• The Community

    We at Vanghat believe that a holistic approach is vital when it comes to sustainability and conservation. Community involvement on all levels of our work is one of the keystones to our efforts in regenerating and protecting the wilderness and wildlife directly around the lodge as well as farther afield.

  • Our team members are all from the local area. Who else would be better to guide walks than someone who has grown up here? Building work on the property was undertaken by local craftsmen using traditional methods, such as the mud and thatch guest cottages, or the stone lodge buildings constructed, using the age- old skill of hill masons, with riverine stones bounded expertly with clay.

  • Since 2004 we have partaken in a scheme as part of a tripartite agreement between the Corbett Tiger Reserve and the Uttarakhand Forestry Department, the eco-development committees of the villages along the river, and of course the villagers themselves, to bring an end to the destructive fishing methods that had been increasing in the area, devastating the river upstream from Jim Corbett National Park. The agreement assigned previously non-existent angling rights over 24km of the Ramganga River to a selection of private entrepreneurs, including Vanghat.

  • This provides direct financial and employment benefits to the communities living alongside the river from catch-and-release fishing of the Golden Mahseer, a species which has seen an incredible comeback directly in response to this scheme. Otters, wider indicators of a healthy fish-life, are now regularly sighted even in upstream areas close to habitation.

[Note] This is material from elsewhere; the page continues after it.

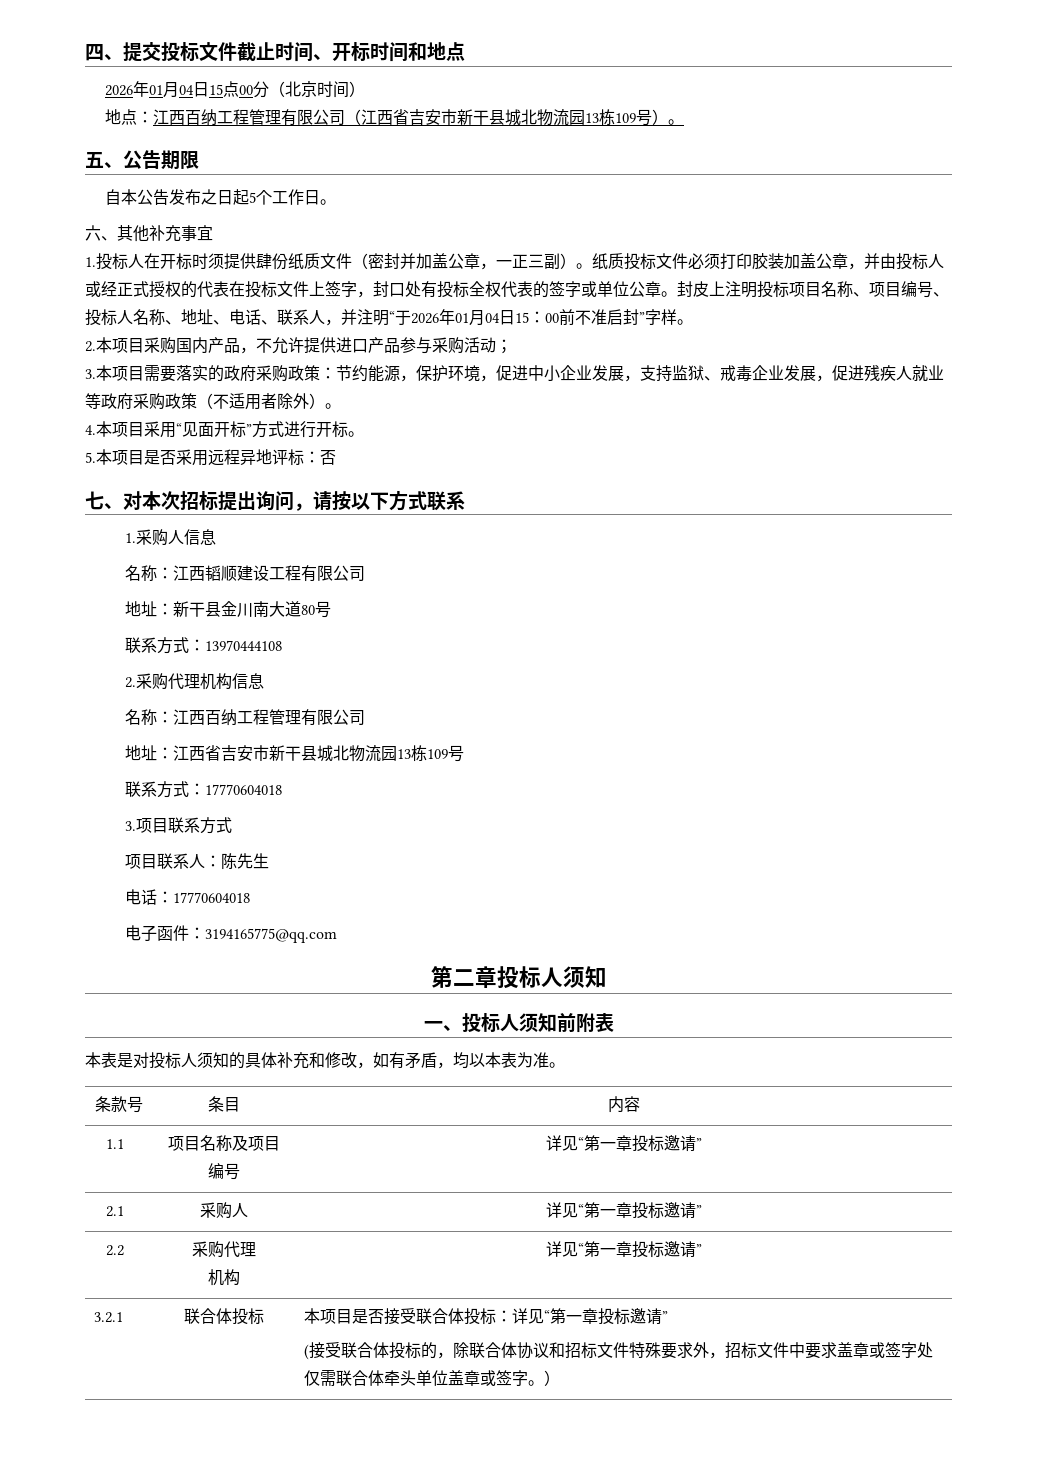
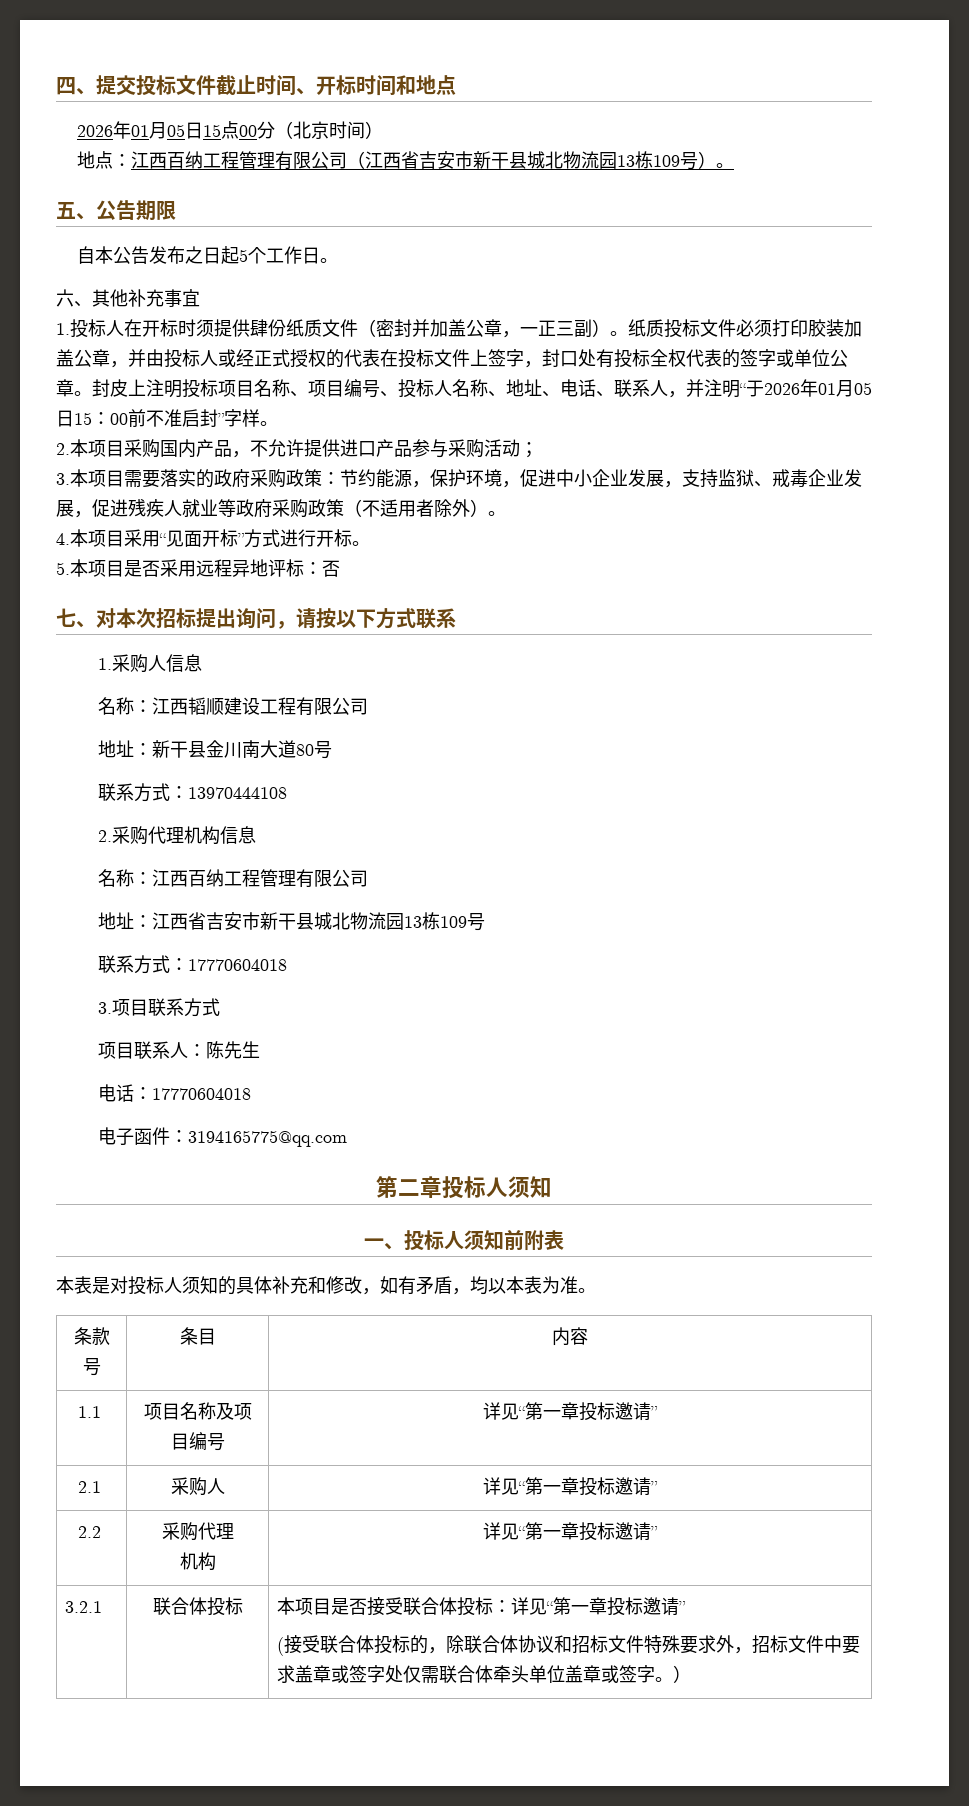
[179,85,195,95] 04 -> [167,124,186,137] 05
[485,313,500,323] 04 -> [854,382,872,395] 05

Rarities such as the Lesser and Pallass’s Fish Eagle are regularly sighted, replaced in the twilight hours by giant owls such as Brown and Tawny Fish Owls.

  • Dialogue is also a very important in our ongoing relationship with the local community. Vanghat continues to host meetings to discuss and debate issues, and workshops on subjects varying from conservation of riverine ecology, children's days, or sharing camera trap images obtained from our ongoing species-richness programme. We are also in the process of creating village tours for our guests at Vanghat, allowing an insight into the lives of the warm communities in the hills.

The Research

Despite the lodge's limited resources, Vanghat is proud to support a number of conservation initiatives and research both from the lodge itself and in the surrounding area. From Vanghat, we are conducting an ongoing species-richness programme, a research project undertaken by volunteers primarily through the use of camera traps, to discover and record the myriad of wildlife that exists in our immediate vicinity. Results so far have been extremely rewarding and encouraging, with tigers, leopards, sloth bear, elephants and sambar deer captured on volunteers' cameras, along with more unfamiliar species such as pangolin, leopard cat and Himalayan Black Bear.

The lodge has also been the main support for the Society for Mahseer Conservancy, an Uttarakhand-based, not-for-profit conservation organization set up to address grassroots conservation issues specific to wildlife and community-based interests of the region. In partnership with host communities, the forest department and several national and international conservation agencies, the Society for Mahseer Conservancy stands as an example that conservation issues can be effectively addressed through grassroots initiatives and sheer willpower despite very limited resources. It has instigated and promoted conservation initiatives of the nationally recognised successful comeback of the Golden Mahseer fish in the Ramnagar River (which can be seen at Vanghat) and has also raised awareness for protecting the nest sites of the critically-endangered Indian vulture, and founded schemes to reduce human-wildlife conflict around Corbett National Park. Over the years, the Society for Mahseer Conservancy has also assisted numerous students with research, internship, and PHD programmes, and has been a regional favourite with gap year students and eco-volunteers.